» Work order
Which lines of the entries hold the string "Guitar"? Copy each one.

» Records provided
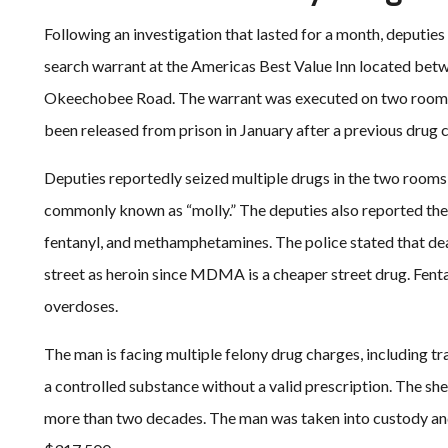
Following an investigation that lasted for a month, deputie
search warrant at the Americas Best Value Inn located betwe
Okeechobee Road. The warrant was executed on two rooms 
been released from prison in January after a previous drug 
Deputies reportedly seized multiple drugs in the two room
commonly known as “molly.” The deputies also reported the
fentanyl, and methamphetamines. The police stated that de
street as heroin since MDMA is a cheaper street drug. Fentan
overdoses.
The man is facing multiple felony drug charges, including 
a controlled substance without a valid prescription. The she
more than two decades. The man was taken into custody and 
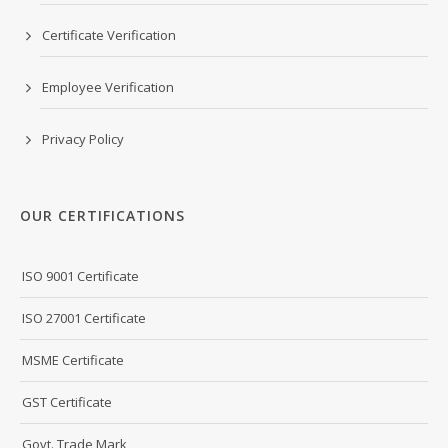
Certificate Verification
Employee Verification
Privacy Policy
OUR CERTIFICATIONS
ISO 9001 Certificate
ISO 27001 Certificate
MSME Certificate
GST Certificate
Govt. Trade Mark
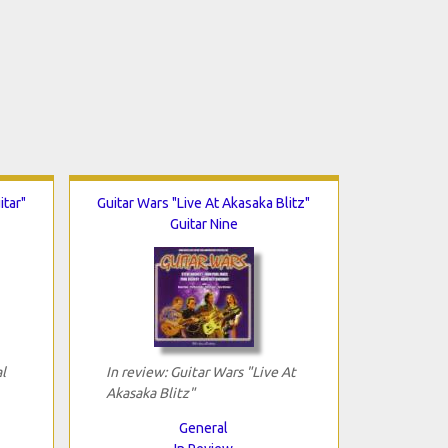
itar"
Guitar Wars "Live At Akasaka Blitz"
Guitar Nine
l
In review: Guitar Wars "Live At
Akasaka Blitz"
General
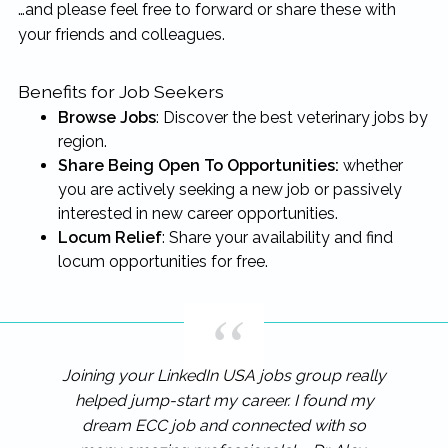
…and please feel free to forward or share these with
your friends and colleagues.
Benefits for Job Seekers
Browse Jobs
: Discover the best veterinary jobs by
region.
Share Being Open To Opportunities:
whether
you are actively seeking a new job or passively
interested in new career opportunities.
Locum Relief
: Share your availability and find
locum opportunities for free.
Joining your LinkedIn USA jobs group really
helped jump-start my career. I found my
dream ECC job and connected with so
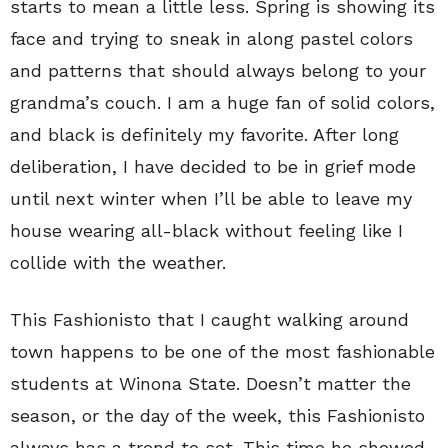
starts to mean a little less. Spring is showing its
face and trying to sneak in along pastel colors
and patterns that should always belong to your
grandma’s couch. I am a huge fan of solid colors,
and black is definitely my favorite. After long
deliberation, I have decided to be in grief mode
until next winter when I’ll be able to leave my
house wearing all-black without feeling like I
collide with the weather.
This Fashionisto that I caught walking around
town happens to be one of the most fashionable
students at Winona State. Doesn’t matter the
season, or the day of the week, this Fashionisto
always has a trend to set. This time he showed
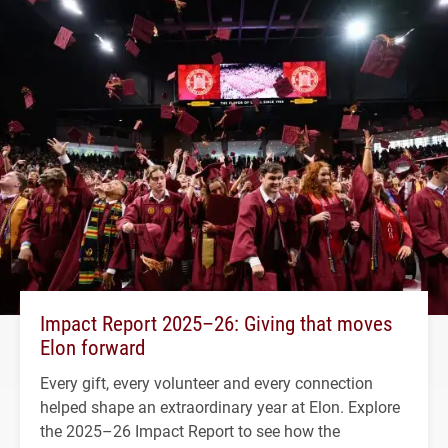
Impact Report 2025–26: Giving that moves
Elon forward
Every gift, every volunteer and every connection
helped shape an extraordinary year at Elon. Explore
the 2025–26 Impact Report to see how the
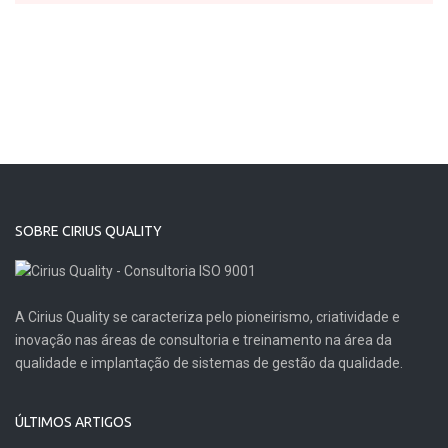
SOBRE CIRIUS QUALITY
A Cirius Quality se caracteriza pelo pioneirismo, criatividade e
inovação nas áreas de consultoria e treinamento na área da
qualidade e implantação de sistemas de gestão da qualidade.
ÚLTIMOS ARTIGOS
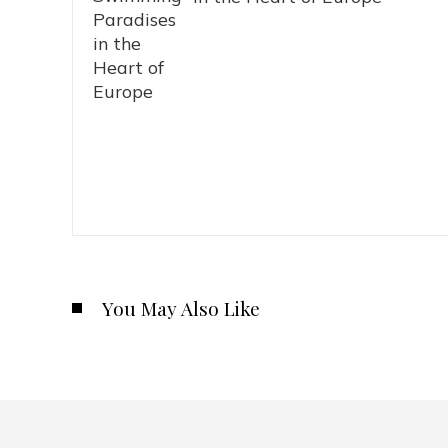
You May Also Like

» Response for this exercise
Guitar Wars "Live At Akasaka Blitz"
Guitar Nine
In review: Guitar Wars "Live At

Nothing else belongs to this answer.